Photo by Cory M. GrenierLast week, PBS MediaShift invited me to answer some questions about teaching visualization for its #EdShift Twitter chat. I was part of a virtual panel that included Meredith Broussard (Temple University), Alberto Cairo (University of Miami), Hannah Fairfield (The New York Times), Susan McGregor (Columbia University) and Molly Steenson (University of Wisconsin-Madison; Go Badgers). Katy Culver, MediaShift’s education curator, moderated.

The compiled Q&A is on MediaShift’s website. Some of my tweeted answers were a bit longer than what was captured, so I’m putting them in paragraph form here, lightly edited for typos and readability. My answers may be a bit stilted due to the constraints of tweeting in 140-character bursts.

We should teach dataviz in J-schools (and other schools as well) because it’s a valuable way to tell people information. Dataviz is most powerful when it elicits emotion and understanding, and makes people remember information.

When first starting out, I think the challenge is getting data that’s relatively clean and easy to understand, so students can focus on the examination/inquiry tasks of data visualization.

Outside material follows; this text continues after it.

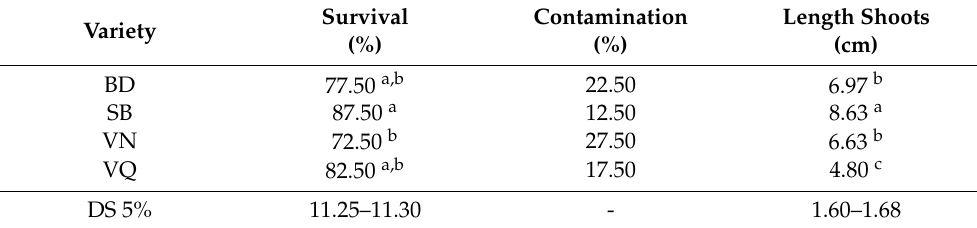
Table 7. Rate of survival after three weeks from initiation moment.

Lots of universities collect cleanish datasets, e.g.: University of Edinburgh School of Informatics, Stanford Network Analysis Project (SNAP), and the Open Science Data Cloud public datasets. And one of my favorite data scientists, Hilary Mason, has a collection of research-quality datasets.

For students/dataviz novices, I’d suggest using datasets for things students are already familiar with. Familiar datasets let students dive into analysis and examination without having to climb a high hurdle of subject expertise they don’t yet have. As the analysis and examination techniques become more familiar, start using less familiar and dirtier (messed up, error-laden, not normalized) datasets.


I love museums & I find museum datasets interesting. Do a web search for “museum collection dataset” & you’ll find things like Sydney’s Powerhouse Museum science and design dataset and the Canadian Museum of Nature collection data. There are many more museum APIs and datasets on this wiki.

With regard to data visualization tools… Honestly? OpenRefine and Microsoft Excel. They’re not flashy, but OpenRefine is the most useful tool available for cleaning and exploration. And Excel a workhorse. Can’t afford an Excel license? LibreOffice will serve you well.


Hannah Fairfield recommended this New York Times lesson plan by Shannon Doyne, Holly Epstein Ojalvo and Katherine Schulten, and I do to. It’s a great resource.

I’d also suggest looking at WTF Visualizations and asking students to point out what’s wrong.


The biggest mistake? Assuming everything you need to know is held within the dataset itself.

It’s important to remember that data collection is often skewed in some way. Sometimes it’s maliciously. More often not. Regardless, always ask yourself questions not just about the data, but who gathered it, how it was gathered, why it was gathered, and what other data or information might complement, enhance or refute the dataset you have.

(Question 7 was directed to Alberto, so we move on to question 8…)


You could look at the “should it be interactive” or not question a few ways:

1) “Should it move?”
Things that move tend to get a lot of attention. But are you making things move for movement’s sake? Don’t bother.

2) “Does it serve the story well to be presented as a slow reveal?”
Perhaps. For example, look at “Riding the New Silk Road,” which allows the reader to concentrate on the story, be pulled through the narrative, and understand geographic location all at once.
Riding the New Silk Road

3) “Does the dataviz have something ‘about me’ in it that’s important to discover?”
If it does, then yes, make it interactive. Take for example, this piece on “The Jobless Rate for People Like You.
The Jobless Rate for People Like You


I’d highly recommend that people interested in data vizualization also work through John Foreman’s “Data Smart: Using Data Science to Transform Information into Insight.” It’s readable and practical, and will teach you great techniques for analyzing data. John is Mailchimp’s chief data scientist.